Prevention, however, requires that we do things we are most uncomfortable with: discussing sexuality and making the lives of young black males significant.
Do we really think screaming abstinence is going to work ?
Have you ever seen a young person follow the wise and insightful mutterings of an elder? Rarely. Why not attack from this standpoint: You may or may not be ready for sexual activity and here are some of the consequences of sex both protected and not. If you still feel the need to be sexual, then here is how you indulge intelligently.
What would it require of us to make sure that our young people recognize that staying healthy is a choice?
What does it say of our community when we are willing to ship our boys off to risk their lives in war and yet refuse to encourage and support them in learning their HIV status?
If you have children, you have had unprotected sex. Why is this never brought up when there is mention of an unplanned pregnancy or social disease? My hustler friend was very worried at one point about an unplanned and unwanted pregnancy.

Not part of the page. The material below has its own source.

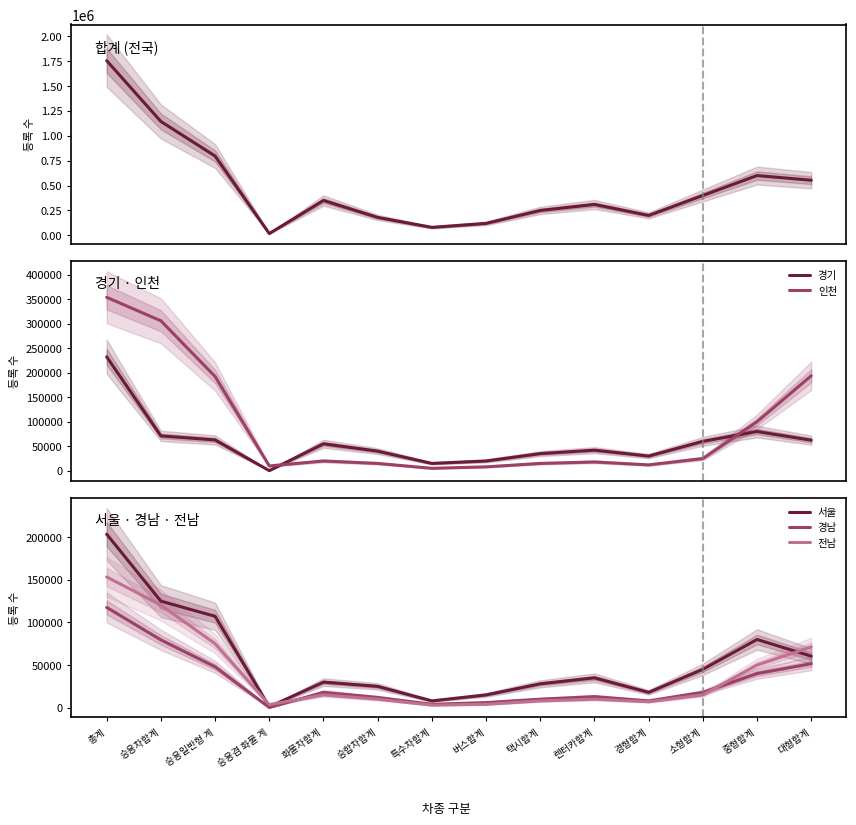

How many interior local valleys does the 경남 series have?

3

I asked him: If you've fathered a child and you're still tricking how are you protecting yourself or the people you are with?
He had no answer.
Staying healthy and uninfected was not a concern. Without a strong sense of staying healthy and disease free, the decision to raw dog/hope for the best and trust that you would know if a person is sick, can lead to some very troubling decisions.
Moving beyond not taking care of ourselves into some serious self-care means going from surviving to thriving.
As a mentor, I can offer the insight that is steeped in knowing how young people think and behave. I can give the "think of your future" nonsense a rest. I can actually "listen" to them give me the reasons and thinking behind their decisions. I can make self care something they witness by modeling it for them via my behavior.
I can listen to their very valid and perhaps a little bit shocking reasons for not offering themselves care and intervene with suggestions. I can show films where people had to make some serious hardcore choices.
Ultimately, I can create a documentary that deals with finding 1,000 young men who know their status and then point them toward resources that either prevent infection or help them navigate the terrain that goes along with being newly infected.